Oh, that and so much more. Thank goodness we are not all as innocent as we used 
to be! Instead, we ask questions like:

- why is Alice trying to get me to buy a gift card at 5:42 a.m. Pacific time?
- Alice has a full life and many friends. Why would she need me to buy a gift 
card for her?
- Even if I did think Alice needed me to buy a gift card, there is no 
information as to where to have it sent so … how is this going to work, exactly?

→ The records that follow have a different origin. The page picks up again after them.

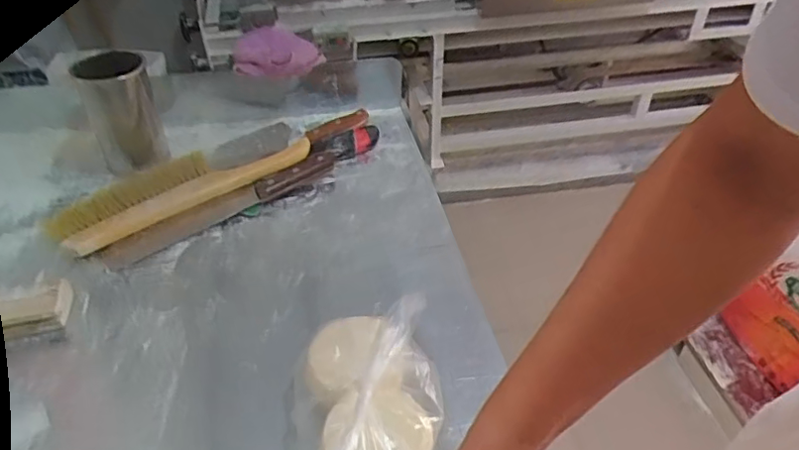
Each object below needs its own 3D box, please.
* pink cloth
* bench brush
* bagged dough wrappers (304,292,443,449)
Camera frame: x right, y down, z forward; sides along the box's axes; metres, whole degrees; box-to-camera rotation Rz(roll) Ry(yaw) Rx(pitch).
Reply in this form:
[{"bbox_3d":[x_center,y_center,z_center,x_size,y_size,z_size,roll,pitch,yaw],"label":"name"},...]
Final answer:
[{"bbox_3d":[-0.185,-0.259,0.886,0.132,0.043,0.109,-11,43,-12],"label":"pink cloth"},{"bbox_3d":[-0.275,-0.053,0.785,0.349,0.039,0.096,-27,49,-27],"label":"bench brush"},{"bbox_3d":[-0.025,0.168,0.533,0.125,0.075,0.188,-6,42,-7],"label":"bagged dough wrappers"}]

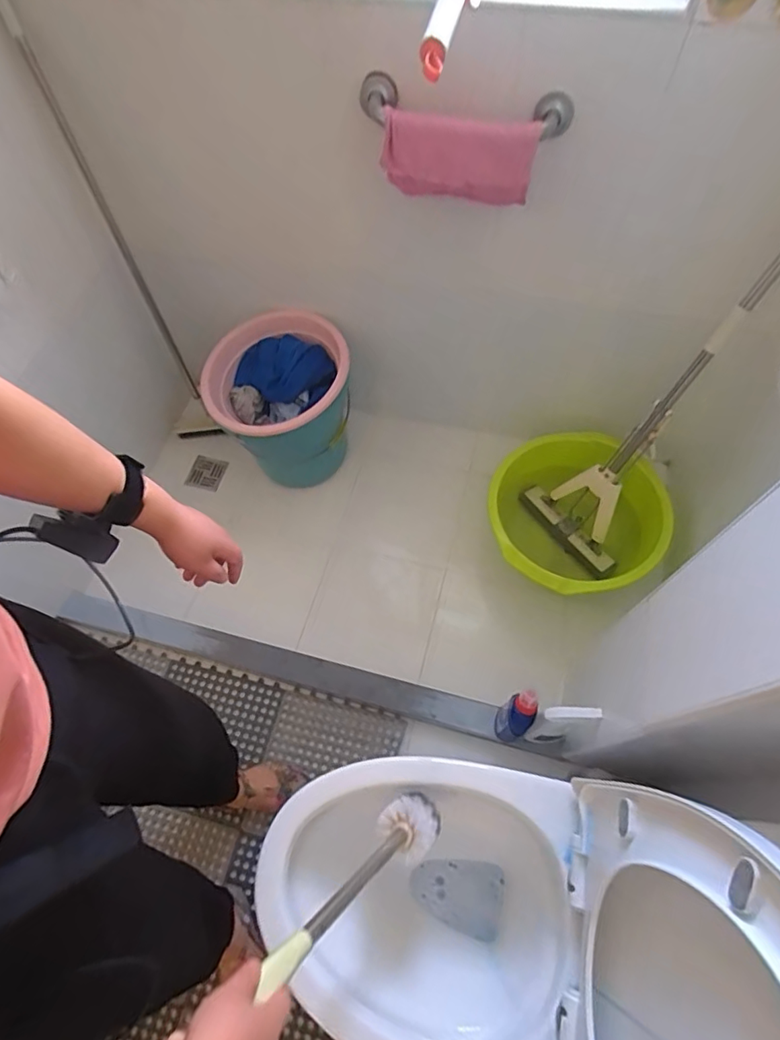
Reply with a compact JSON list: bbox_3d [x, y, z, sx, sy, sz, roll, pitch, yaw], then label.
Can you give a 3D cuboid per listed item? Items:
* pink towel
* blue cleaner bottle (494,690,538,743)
[{"bbox_3d":[0.106,-0.565,0.843,0.240,0.125,0.047,11,64,8],"label":"pink towel"},{"bbox_3d":[0.238,0.381,1.024,0.048,0.237,0.072,9,64,7],"label":"blue cleaner bottle"}]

I can’t figure out exactly how this phishing message was supposed to work, 
because usually you’d be given a link that would take you to a website that 
would pretend to sell you a game card while harvesting your credit card 
information, and that didn’t happen here - there’s no link in the message. 
Wondering if maybe our ancient major-domo is so old it didn’t process the link? 
Hmmm.

Adele

> On Jan 16, 2019, at 3:24 PM, Mary Blackwell <[email protected]> wrote:
> 
> My guess is that Alice’s request for help buying a gift card for her “nephew” 
> is totally bogus, since she (and I) are well beyond the age of having 
> game-playing nephews!  
> 
> OUR nephews (if any) are CEOs and professionals!   
> 
> Sent from my iPad
> 
>> On Jan 16, 2019, at 11:13 AM, Devon Thein <[email protected]> wrote:
>> 
>> I am wondering if these messages from Alice Howell asking  the list,
>> as though a single person,  to buy a gift card are evidence that she
>> has been hacked. I am not sure how to ask her because the email
>> address is actually the email address I have for her.